To answer these questions, I draw upon a 2-year ethnographic study in which I conducted fieldwork at two PG companies and interviewed key players in the formation of PG companies as well as academic scientists working in related fields. These data allow me to trace the emergence of the figure of the person in genomics. I argue that this figure was not forced into the space of genomics by suspect commercial forces; rather, genome scientists played a central role in constructing this person as they sought the research subjects needed to transform genomics from a set of novel scientific tools to a proper human science. Persons were not brought in because genomics had become a solid body of knowledge with a product ready to sell to them, but because to become a human science, genomics needed access to human beings and their genomes.
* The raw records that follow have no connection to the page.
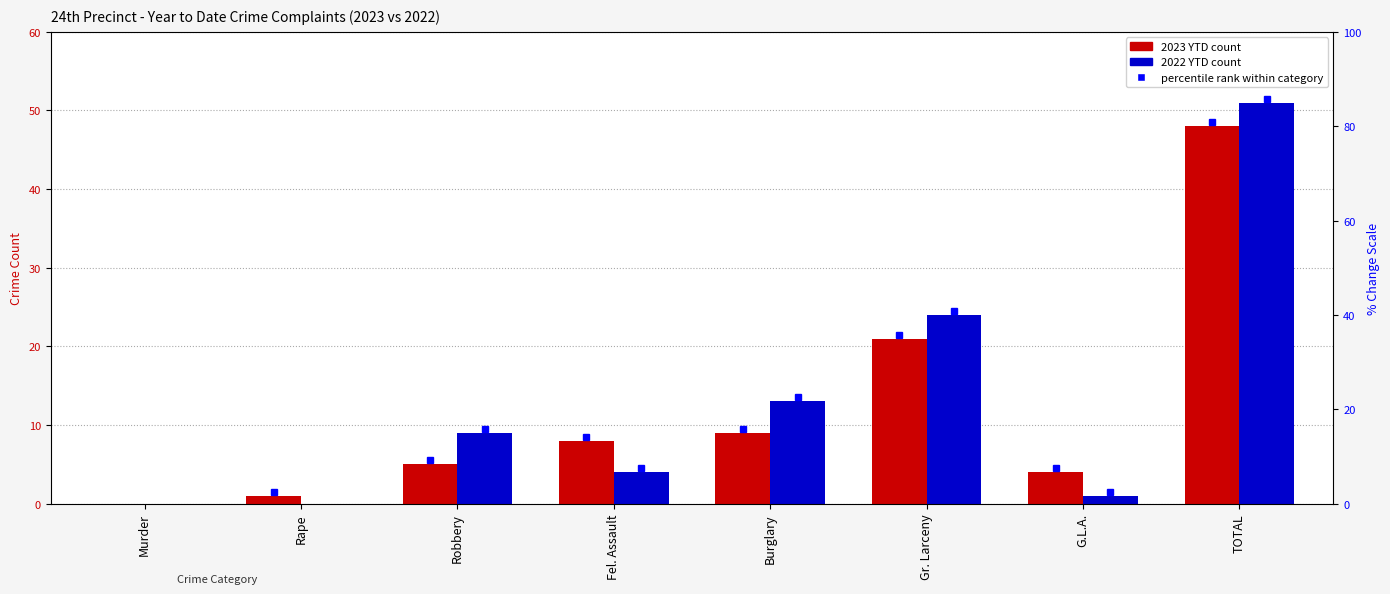

Which category has the highest value in the 2022 YTD series?

TOTAL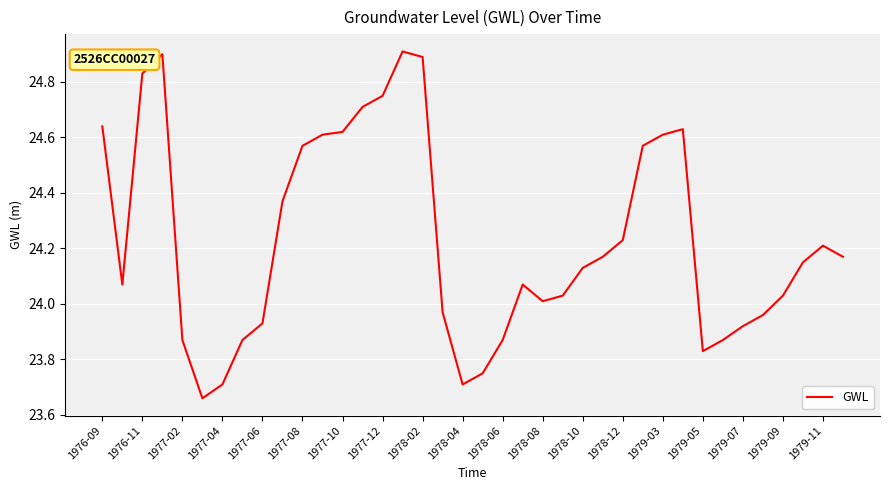

What is the sum of all values?

920.8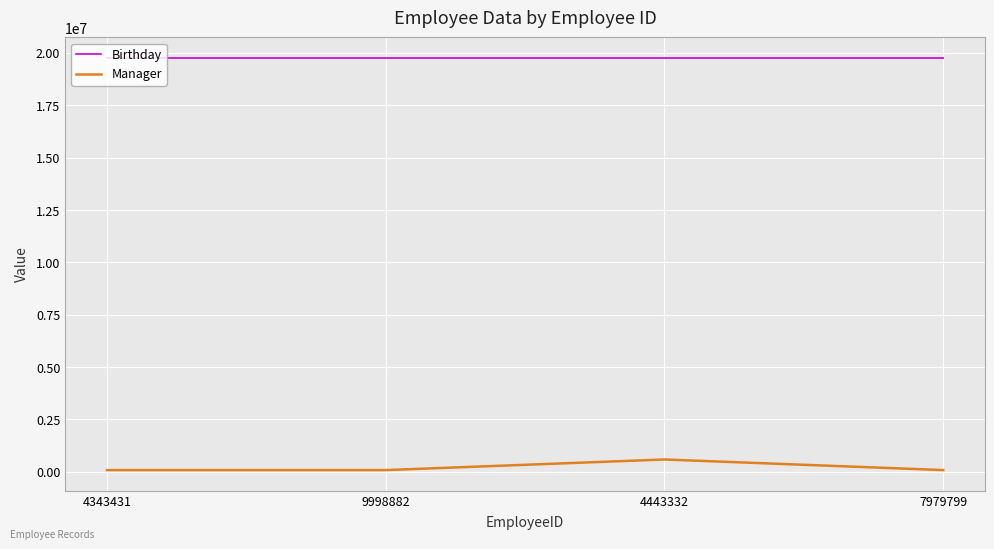

At 9998882, list the series in order from largest to smallest.

Birthday, Manager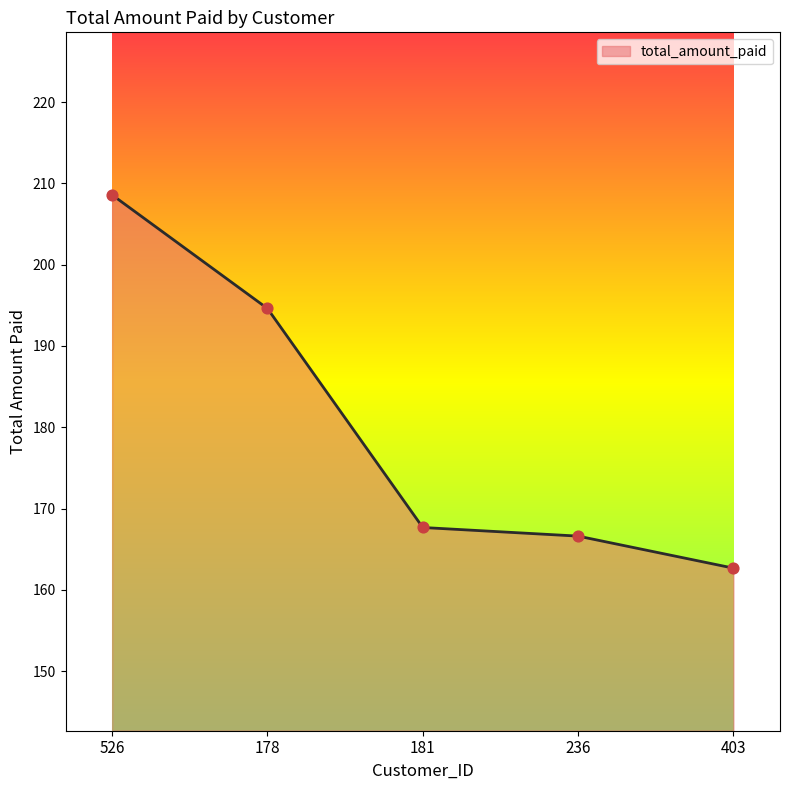

What is the change in value from 178 to 181?

-26.9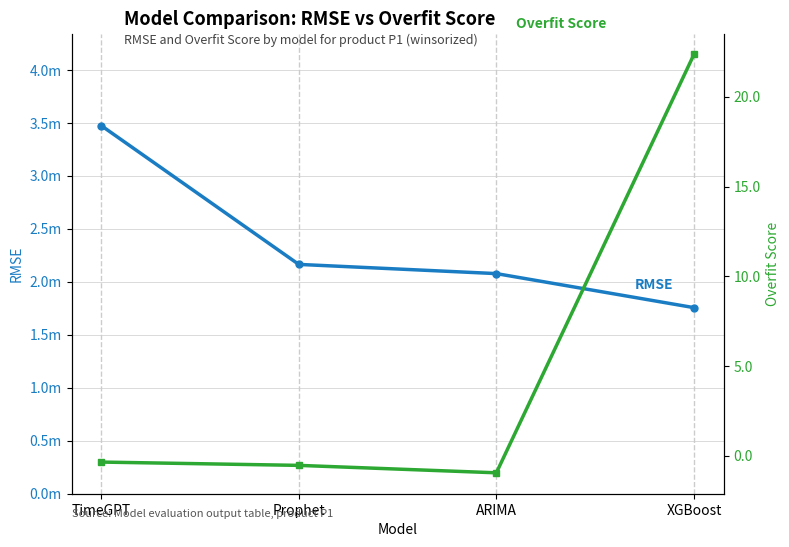

At ARIMA, list the series in order from smallest to largest.

Overfit_Score, RMSE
These could not be any old human beings, but rather ones that could be secured as liberated and free, and not subject to scientific exploitation. The figure of the person crafted in liberal democratic theory – a rational person capable of self-governance through access to knowledge – appeared to offer up such free persons. However, just as genomics offered no solid already established body of knowledge ready to be consumed, political theory offered no already formed concept of what constituted a free person capable of using genomic knowledge. Instead, in order to form, PG initiatives needed to at once constitute genomics and persons that could work together.

It should not be a surprise that this proved a complicated task. To be successful, it required negotiating answers to questions not just about whether consumers were capable of making sense of genomic information, but questions that preceded PG about what kinds of persons had the skills to interpret genomic information, and about the kind of thing genomics might be. The paper presents the possible persons – early adopter, impersonal objective scientist and connoisseur – and genomics – new web application, objective human science and curated consumer product – that have to date been put forward by PG practitioners. My goal is to demonstrate that the tensions currently surrounding PG will not be resolved if regulators and scientists continue to presume that there are already established persons and genomics to which PG should be made to conform, for this is exactly what is at stake. PG has hit a nerve not just because it raises questions about fraud and corporate responsibility, but because it raises more fundamental questions about the nature of biological and medical expertise and the constitution of free persons in an age where we expect genomics to be meaningful, both in democratic polities and the life sciences.